Dan Goodman's prediction and politics journal.

Tuesday, March 02, 2004

Tuesday March 2, 2004. The bus driver answered a call. After he hung up, he announced that the transit strike would start on Thursday.

Good for my health, I suppose; I'll be taking some long walks rather than riding the bus. But it's going to be greatly inconvenient.

The last strike, in 1995, also came during a Republican gubernatorial administration. And yes, there is a plausible connection -- the governor appoints members of the Metropolitan Council, which oversees Metro Transit. It's quite plausible that a Republican governor will appoint people less friendly to labor unions than a Democrat (or the recent third-party governor) would.

My solution, which isn't likely to be implemented: Turn the bus system over to a worker-owned cooperative.

I was running low on teabags, and decided to buy them _now_. Nate Bucklin had said favorable things about So-Low (a damaged-freight food outlet). I'd gone to it a few times when it was Steve's Warehouse, and decided the quality was too low for lower prices to compensate. But I'd been thinking of taking another look.

So-Low's merchandise definitely looks better than when I was Steve's Warehouse. I didn't see anything I would've really hesitated before buying. I ended up with not just the teabags, but a fair amount of other stuff.

And some of their non-freight-damaged groceries are low-priced and look fine. Particularly the fresh meat and poultry.
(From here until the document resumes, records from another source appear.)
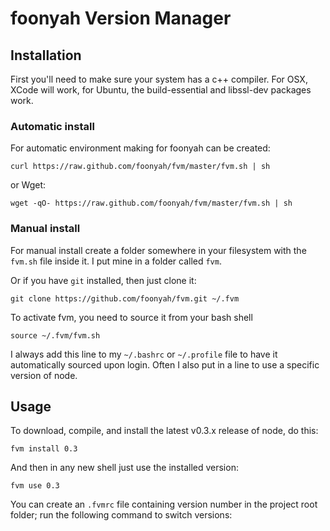# foonyah Version Manager

## Installation

First you'll need to make sure your system has a c++ compiler.  For OSX, XCode will work, for Ubuntu, the build-essential and libssl-dev packages work.

### Automatic install

For automatic environment making for foonyah can be created:

    curl https://raw.github.com/foonyah/fvm/master/fvm.sh | sh
    
or Wget:

    wget -qO- https://raw.github.com/foonyah/fvm/master/fvm.sh | sh

### Manual install

For manual install create a folder somewhere in your filesystem with the `fvm.sh` file inside it.  I put mine in a folder called `fvm`.

Or if you have `git` installed, then just clone it:

    git clone https://github.com/foonyah/fvm.git ~/.fvm

To activate fvm, you need to source it from your bash shell

    source ~/.fvm/fvm.sh

I always add this line to my `~/.bashrc` or `~/.profile` file to have it automatically sourced upon login.
Often I also put in a line to use a specific version of node.

## Usage

To download, compile, and install the latest v0.3.x release of node, do this:

    fvm install 0.3

And then in any new shell just use the installed version:

    fvm use 0.3

You can create an `.fvmrc` file containing version number in the project root folder; run the following command to switch versions:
Not everything is low-priced. Eggs are a few cents more than at Lunds, for example. (So are the eggs at Rainbow. Seems a bit odd, since Lunds is an upscale supermarket and Rainbow is a low-price chain.)
From EurekAlert http://www.eurekalert.org/pubnews.php
Public Release: 1-Mar-2004
Proceedings of the National Academy of Sciences
Memories light up the corners of our minds
Memories do indeed light up the corners of our mind, just as the songwriter said. Scientists had previously established that people remember emotionally charged events and facts better than neutral ones. Now researchers at MIT have discovered that memories with an element of arousal or excitement are remembered by a different area of the brain--the amygdala--from memories of a calmer nature, which are remembered by the prefrontal cortex.
NIH/National Institute on Aging, National Science Foundation

Public Release: 2-Mar-2004
Physical Review E
Evidence bubbles over to support tabletop nuclear fusion device
Researchers are reporting new evidence supporting their earlier discovery of an inexpensive "tabletop" device that uses sound waves to produce nuclear fusion reactions. The new findings are being reported in a paper that will appear this month in the journal Physical Review E.
U.S. Defense Advanced Research Projects Agency

From the full press release:
The technology might one day result in a new class of low-cost, compact detectors for security applications that use neutrons to probe the contents of suitcases; devices for research that use neutrons to analyze the molecular structures of materials; machines that cheaply manufacture new synthetic materials and efficiently produce tritium, which is used for numerous applications ranging from medical imaging to watch dials; and a new technique to study various phenomena in cosmology, including the workings of neutron stars and black holes.

Public Release: 2-Mar-2004
Microwaves could bring concealed weapons to light
Microwaves could provide a safe new way of finding hidden weapons and buried mines, thanks to UK research. Scientists are developing a microwave-based technique that can generate high-quality images of hidden objects.